**EXERCISE GOAL:**
Exclude the pictures from your copy, and reproduce each entry below verbatim.

▼▼▼

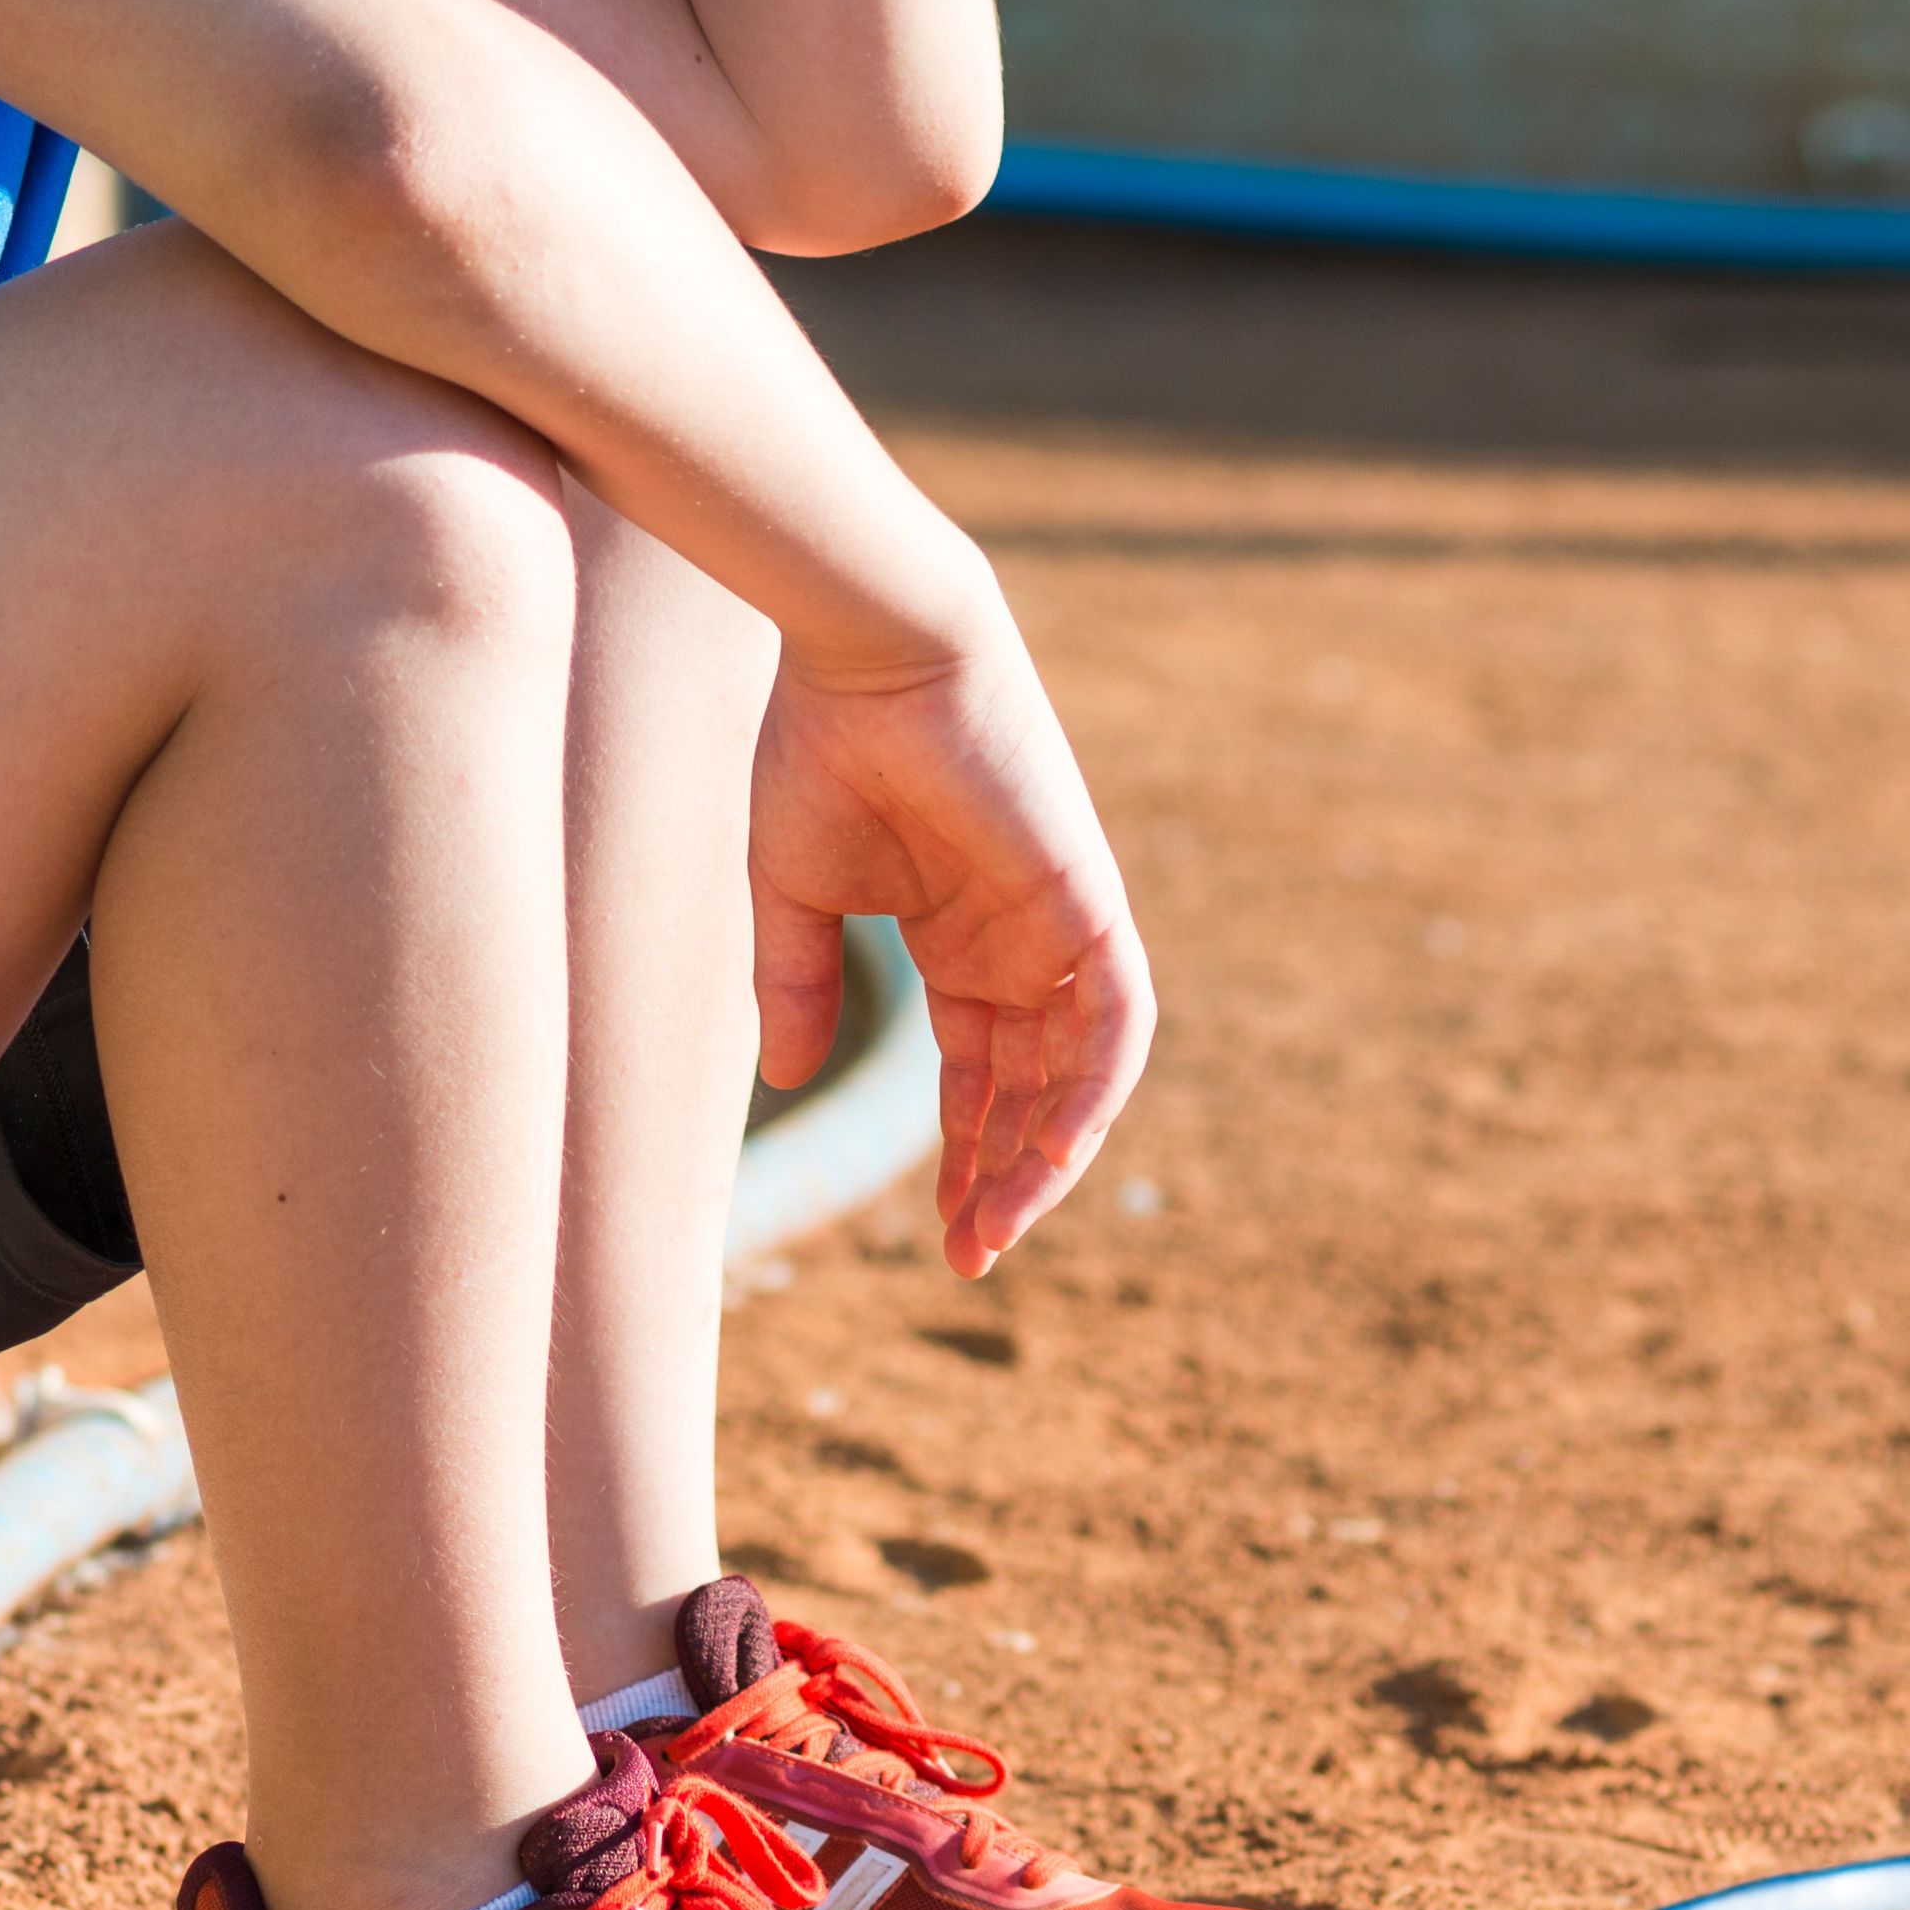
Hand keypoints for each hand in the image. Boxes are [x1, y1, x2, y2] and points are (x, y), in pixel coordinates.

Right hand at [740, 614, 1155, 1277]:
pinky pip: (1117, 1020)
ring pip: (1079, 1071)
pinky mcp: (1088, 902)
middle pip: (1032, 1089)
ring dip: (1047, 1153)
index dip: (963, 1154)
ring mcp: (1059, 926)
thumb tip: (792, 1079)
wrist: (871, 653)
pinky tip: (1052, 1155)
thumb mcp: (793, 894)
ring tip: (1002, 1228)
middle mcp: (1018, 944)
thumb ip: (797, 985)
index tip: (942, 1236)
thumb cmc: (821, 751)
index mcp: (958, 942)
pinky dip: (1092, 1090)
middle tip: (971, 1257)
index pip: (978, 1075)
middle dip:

▲▲▲

**EXERCISE RESULT:**
Hand keypoints for each hand in the image. Boxes are [x1, y1, x2, y2] and points are (x, y), in pixel coordinates.

Right hand at [740, 614, 1155, 1277]:
pinky pip: (1117, 1020)
ring pip: (1079, 1071)
pinky mcp: (1088, 902)
middle pip: (1032, 1089)
ring dip: (1047, 1153)
index dip: (963, 1154)
ring mcp: (1059, 926)
thumb tip: (792, 1079)
wrist: (871, 653)
pinky tip: (1052, 1155)
thumb mcp: (793, 894)
ring tip: (1002, 1228)
middle mcp: (1018, 944)
thumb ip: (797, 985)
index tip: (942, 1236)
thumb cmc: (821, 751)
index mcp: (958, 942)
pinky dip: (1092, 1090)
middle tip: (971, 1257)
index pip: (978, 1075)
middle dip:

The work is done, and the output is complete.